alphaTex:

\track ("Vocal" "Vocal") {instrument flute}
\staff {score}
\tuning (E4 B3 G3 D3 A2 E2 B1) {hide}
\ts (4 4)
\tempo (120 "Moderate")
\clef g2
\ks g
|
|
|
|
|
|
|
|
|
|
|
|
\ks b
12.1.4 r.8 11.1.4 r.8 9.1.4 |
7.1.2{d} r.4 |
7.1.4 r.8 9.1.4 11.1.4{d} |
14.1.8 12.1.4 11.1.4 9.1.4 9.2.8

────────────────

(Goal of the exercise)
Edit the records by changing "Moderate" to "Andante" and reproduce every other line unchanged.

(Solution for this exercise)
alphaTex:

\track ("Vocal" "Vocal") {instrument flute}
\staff {score}
\tuning (E4 B3 G3 D3 A2 E2 B1) {hide}
\ts (4 4)
\tempo (120 "Andante")
\clef g2
\ks g
|
|
|
|
|
|
|
|
|
|
|
|
\ks b
12.1.4 r.8 11.1.4 r.8 9.1.4 |
7.1.2{d} r.4 |
7.1.4 r.8 9.1.4 11.1.4{d} |
14.1.8 12.1.4 11.1.4 9.1.4 9.2.8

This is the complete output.